Y ¿qué nos viene a decir Adorno en su Mínima Moralia, publicada en 1951, acerca de la Memoria Histórica?
Comprenderlo, quizá es sencillo para la razón pero no simple para el corazón. Nos dice que es un derecho humano más, que es un requisito previo e ineludible para la consecución de la justicia.
Para él, sin memoria no puede existir justicia. Por eso recomendaba a las instituciones públicas formar a la ciudadanía a través del sistema educativo en valores e ideas democráticas mediante el cultivo activo del pasado. Esto es, ocuparse no sólo de la memoria de las víctimas, sino también de todos aquellos proyectos que no pudieron ver la luz, de todas las ilusiones perdidas, de las escuelas, de los maestros, la cultura y los derechos sociales.
En este momento en Colombia, doloroso decirlo pero es parte de nuestra realidad: una gran mayoría de nuestros jóvenes desconocen su pasado inmediato. O nadie se los cuenta o la institucionalidad borró y borra nuestra historia. ¿Cuánto hemos perdido?
Comprometernos con la memoria histórica es una reivindicación de los sin voz para hablar con nuestra voz; es un derecho de la sociedad y una obligación y un derecho de quienes tenemos conciencia de nuestro pasado histórico.
Destruyendo la memoria, no sólo destruyen la identidad colectiva sino la individual. No permitamos que con nuestro silencio se pierda la riqueza de un pasado. Ya los cambios generacionales empiezan a dar fe de ello.
No permitamos que el silencio, el miedo o la muerte trágica o natural de tantos protagonistas o, de quienes pueden legar sus testimonios, nos priven de los argumentos de un derecho.
Ellos y ellas perdieron sus vidas o los desaparecieron porque estaban al servicio de causas altruistas. Es nuestra obligación compensarlos-las con la recuperación de su memoria.
Hablemos de una memoria que rescata de ese pasado a seres en su exacta dimensión humana, a mujeres y hombres parte de un pasado del que es necesario rescatar enseñanzas y extraer y promover herramientas para la convivencia. El pasado no es un fósil, es vida y como vida debemos proyectarlo.
No pretendemos reescribir la historia sino concientizar, no buscamos adeptos sino sensibilizar desde la conmoción en el recuerdo de cada uno y cada una y cada uno de los colombianos. Hagámoslo desde la libertad de la falta de libertad para re-significar nuestra historia inmediata que, es en la que de verdad podemos aportar sólo con nuestra voz o nuestra letra y desde nuestro profundo amor a la vida.
Las experiencias más inmediatas de Argentina, España y el resto de Europa, además de otras más cercanas o lejanas, nos pueden aportar en nuestra intención y acción de recordar.
Retomemos parte del discurso que estuvo presente en las Jornadas sobre la Europa inacabada, realizado en la Escuela de Psicoanálisis en Madrid en diciembre-Enero 1997-1998:
“Freud estaba casi obsesionado con el recuerdo, era para él como un imperativo: recordad.

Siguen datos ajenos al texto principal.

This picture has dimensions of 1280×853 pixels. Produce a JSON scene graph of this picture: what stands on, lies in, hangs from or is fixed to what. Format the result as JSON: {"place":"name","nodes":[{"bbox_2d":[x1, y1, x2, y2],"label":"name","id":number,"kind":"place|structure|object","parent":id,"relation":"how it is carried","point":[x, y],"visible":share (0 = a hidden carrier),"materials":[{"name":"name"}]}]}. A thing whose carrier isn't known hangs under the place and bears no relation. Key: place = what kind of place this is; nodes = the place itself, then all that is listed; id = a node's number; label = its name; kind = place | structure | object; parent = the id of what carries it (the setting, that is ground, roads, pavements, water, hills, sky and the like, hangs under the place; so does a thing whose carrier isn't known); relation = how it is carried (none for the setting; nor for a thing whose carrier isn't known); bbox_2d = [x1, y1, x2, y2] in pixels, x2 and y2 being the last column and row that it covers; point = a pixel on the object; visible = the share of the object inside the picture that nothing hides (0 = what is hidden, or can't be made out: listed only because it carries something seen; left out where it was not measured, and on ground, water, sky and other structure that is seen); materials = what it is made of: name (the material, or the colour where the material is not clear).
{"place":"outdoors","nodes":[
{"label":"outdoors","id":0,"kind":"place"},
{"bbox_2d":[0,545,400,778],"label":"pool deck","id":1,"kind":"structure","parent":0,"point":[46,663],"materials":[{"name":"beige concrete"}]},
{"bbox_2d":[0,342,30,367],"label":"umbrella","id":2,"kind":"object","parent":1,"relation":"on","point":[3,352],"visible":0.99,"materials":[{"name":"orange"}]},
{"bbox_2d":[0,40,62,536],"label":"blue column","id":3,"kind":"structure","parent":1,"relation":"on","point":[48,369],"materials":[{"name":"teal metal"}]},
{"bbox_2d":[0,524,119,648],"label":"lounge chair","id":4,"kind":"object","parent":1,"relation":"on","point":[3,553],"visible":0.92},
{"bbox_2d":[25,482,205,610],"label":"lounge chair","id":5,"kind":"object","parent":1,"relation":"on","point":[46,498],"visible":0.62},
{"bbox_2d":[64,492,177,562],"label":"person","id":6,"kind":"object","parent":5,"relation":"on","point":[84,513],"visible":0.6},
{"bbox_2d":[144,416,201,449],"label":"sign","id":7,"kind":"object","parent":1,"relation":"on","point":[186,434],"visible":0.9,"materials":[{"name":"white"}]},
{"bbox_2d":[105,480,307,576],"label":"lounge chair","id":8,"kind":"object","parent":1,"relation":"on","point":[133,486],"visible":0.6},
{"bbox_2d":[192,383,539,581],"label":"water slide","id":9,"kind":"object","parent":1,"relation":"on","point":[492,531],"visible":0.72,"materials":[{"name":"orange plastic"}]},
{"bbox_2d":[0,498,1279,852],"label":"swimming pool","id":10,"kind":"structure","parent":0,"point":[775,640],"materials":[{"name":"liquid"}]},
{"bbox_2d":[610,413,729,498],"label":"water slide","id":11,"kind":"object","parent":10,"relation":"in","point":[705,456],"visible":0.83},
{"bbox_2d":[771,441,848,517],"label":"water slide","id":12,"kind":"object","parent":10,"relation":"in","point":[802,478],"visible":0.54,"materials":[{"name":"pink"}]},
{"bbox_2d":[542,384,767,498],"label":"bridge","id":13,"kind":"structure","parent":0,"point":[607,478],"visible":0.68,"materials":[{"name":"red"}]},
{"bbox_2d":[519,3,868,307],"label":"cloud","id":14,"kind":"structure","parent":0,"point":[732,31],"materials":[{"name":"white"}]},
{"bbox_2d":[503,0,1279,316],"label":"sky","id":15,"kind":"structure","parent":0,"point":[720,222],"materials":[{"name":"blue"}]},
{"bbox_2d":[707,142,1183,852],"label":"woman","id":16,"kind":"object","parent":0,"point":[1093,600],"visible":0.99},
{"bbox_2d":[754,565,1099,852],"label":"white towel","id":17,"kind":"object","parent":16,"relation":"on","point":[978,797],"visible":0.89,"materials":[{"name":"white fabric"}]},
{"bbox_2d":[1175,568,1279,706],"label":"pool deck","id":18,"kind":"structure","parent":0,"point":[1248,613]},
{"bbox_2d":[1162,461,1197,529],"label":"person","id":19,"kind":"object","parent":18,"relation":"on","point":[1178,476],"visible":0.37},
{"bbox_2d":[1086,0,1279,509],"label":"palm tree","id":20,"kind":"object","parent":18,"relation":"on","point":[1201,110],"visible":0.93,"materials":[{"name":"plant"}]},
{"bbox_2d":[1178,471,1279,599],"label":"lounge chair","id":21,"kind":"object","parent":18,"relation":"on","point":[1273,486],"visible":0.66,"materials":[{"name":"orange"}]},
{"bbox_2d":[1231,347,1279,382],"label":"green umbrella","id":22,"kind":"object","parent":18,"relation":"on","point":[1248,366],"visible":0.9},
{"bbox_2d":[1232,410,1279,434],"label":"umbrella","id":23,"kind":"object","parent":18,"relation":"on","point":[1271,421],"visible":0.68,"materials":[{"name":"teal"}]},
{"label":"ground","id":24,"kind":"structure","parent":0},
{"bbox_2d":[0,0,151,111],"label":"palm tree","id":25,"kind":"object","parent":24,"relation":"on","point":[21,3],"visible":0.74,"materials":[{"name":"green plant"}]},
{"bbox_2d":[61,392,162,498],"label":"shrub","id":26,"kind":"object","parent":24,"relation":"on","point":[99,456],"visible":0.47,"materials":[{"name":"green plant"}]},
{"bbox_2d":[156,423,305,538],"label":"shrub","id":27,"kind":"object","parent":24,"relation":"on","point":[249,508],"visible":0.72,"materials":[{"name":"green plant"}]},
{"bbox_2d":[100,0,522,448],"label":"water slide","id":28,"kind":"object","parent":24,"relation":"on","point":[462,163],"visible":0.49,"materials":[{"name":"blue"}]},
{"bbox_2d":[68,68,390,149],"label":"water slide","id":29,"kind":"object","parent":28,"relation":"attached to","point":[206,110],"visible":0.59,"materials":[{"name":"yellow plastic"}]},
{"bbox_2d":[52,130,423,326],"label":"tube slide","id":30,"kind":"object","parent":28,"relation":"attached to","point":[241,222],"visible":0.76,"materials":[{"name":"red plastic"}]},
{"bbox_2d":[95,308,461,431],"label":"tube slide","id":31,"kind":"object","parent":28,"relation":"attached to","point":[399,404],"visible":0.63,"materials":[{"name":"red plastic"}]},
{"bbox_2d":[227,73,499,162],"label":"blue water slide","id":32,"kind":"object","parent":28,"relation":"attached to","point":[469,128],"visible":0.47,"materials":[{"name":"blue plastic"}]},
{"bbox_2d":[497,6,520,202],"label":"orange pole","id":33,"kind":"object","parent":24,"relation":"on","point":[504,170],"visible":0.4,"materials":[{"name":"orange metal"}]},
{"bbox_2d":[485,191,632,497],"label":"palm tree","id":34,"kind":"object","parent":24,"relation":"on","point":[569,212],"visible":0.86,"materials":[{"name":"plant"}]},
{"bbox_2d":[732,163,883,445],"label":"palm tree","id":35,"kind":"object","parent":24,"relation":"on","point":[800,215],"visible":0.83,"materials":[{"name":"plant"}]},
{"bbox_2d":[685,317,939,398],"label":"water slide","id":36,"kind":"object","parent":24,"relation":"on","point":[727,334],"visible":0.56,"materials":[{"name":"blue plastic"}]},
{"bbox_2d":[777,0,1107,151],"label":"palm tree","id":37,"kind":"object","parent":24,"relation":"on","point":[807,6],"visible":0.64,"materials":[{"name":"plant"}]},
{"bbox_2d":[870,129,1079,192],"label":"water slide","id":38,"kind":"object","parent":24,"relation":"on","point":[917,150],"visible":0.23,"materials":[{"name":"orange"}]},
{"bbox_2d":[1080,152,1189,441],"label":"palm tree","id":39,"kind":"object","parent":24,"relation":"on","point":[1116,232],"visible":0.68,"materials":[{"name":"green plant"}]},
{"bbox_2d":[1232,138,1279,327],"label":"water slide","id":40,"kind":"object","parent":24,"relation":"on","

Cuando el analizante no recuerda nada de lo olvidado o reprimido, lo vive de nuevo. No lo reproduce como recuerdo, sino como acto; lo repite, sin saber, naturalmente. ¿Y qué es lo se repite y se olvida? Repetimos todo lo que hemos incorporado ya a nuestro ser…”
“La ausencia de memoria conduce inexorablemente al vacío de las responsabilidades, por eso el psicoanálisis no puede prescindir de la memoria, es un rasgo distintivo frente a las psicoterapias que se fundamentan en el olvido. Privilegiar la conducta, el aquí y el ahora, no es otra cosa que olvidar, y no recordar es la antesala de la locura”.
También la Psicoanalista francesa Colette Soler, conocedora de lo que atañe a Europa después de dos guerras mundiales dijo en las mismas jornadas:
“El inconsciente sabe sobre aquello que la historia olvida, dado que existe una amnesia endémica de la humanidad que oculta las páginas de la vergüenza. Esa amnesia quiere producir un borramiento absoluto, arrojar las atrocidades de la historia a la inexistencia, lo que supone una doble aniquilación: no sólo se mata a las víctimas, sino que se les niega la posibilidad de perpetuarse en la memoria. Pero el inconsciente no olvida nada, conserva las marcas inscritas, al mismo tiempo sólo registra aquello que incumbe al goce. De la construcción de Europa, el inconsciente no sabe casi nada, pero sabe mucho de las guerras, de las atrocidades, y también de los actos heroicos”.